Please send a 250-300 word abstract in English or French along with a short biography to the chairs no later than 6 March 2020.
To whom are secrets revealed, and from whom are they concealed? How can secrets ensure survival, or threaten it? Do practices of secrecy aid marginalized cultures to resist erasure? Those who inherit, harbor, or disclose secrets do so for various reasons. The “secret of secrecy” constitutes the mystery of not only what it means to be fully human, but also what it means to persist despite threats to cultural and linguistic survival, especially for marginalized or subjugated individuals and communities: people of color, refugees, and peripheral cultures. Women, too, adopt practices of secrecy to protect themselves.

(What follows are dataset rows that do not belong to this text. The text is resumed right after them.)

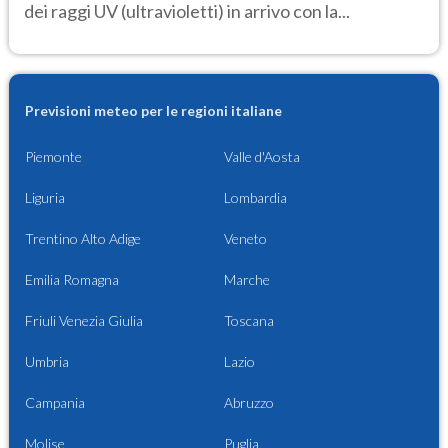
dei raggi UV (ultravioletti) in arrivo con la...
Previsioni meteo per le regioni italiane
Piemonte
Valle d'Aosta
Liguria
Lombardia
Trentino Alto Adige
Veneto
Emilia Romagna
Marche
Friuli Venezia Giulia
Toscana
Umbria
Lazio
Campania
Abruzzo
Molise
Puglia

For Derrida, the absolute "secret" that "has to do with not-belonging" and "the sharing of what is not shared" is integral to memory and storytelling (Derrida and Ferraris, 58-59). Derrida articulates his thoughts on secrecy in The Gift of Death (1992), and again with philosopher Maurizio Ferraris in A Taste for the Secret (first published 1997). In The Gift of Death, Derrida re-narrates the story of the sacrifice of Isaac to uncover an original constitutive trauma, a secret that humans inherit, which imposes a violence at the origin of all discourse. When Derrida writes about le secret in French, the word contains polysemic meaning for both the object as secret, hidden, confidential, and the concept and practice of secrecy, keeping things unknowable. But what happens when the unknowable or unknown becomes known? This panel will explore the inevitable trauma associated with secrets and the self in French-language literature, and how secrecy is related to what we do to survive.
Derrida, Jacques. Trans. David Wills. The Gift of Death. U of Chicago, 1996.
Derrida, Jacques, and Maurizio Ferraris. A Taste for the Secret. Polity, 2001.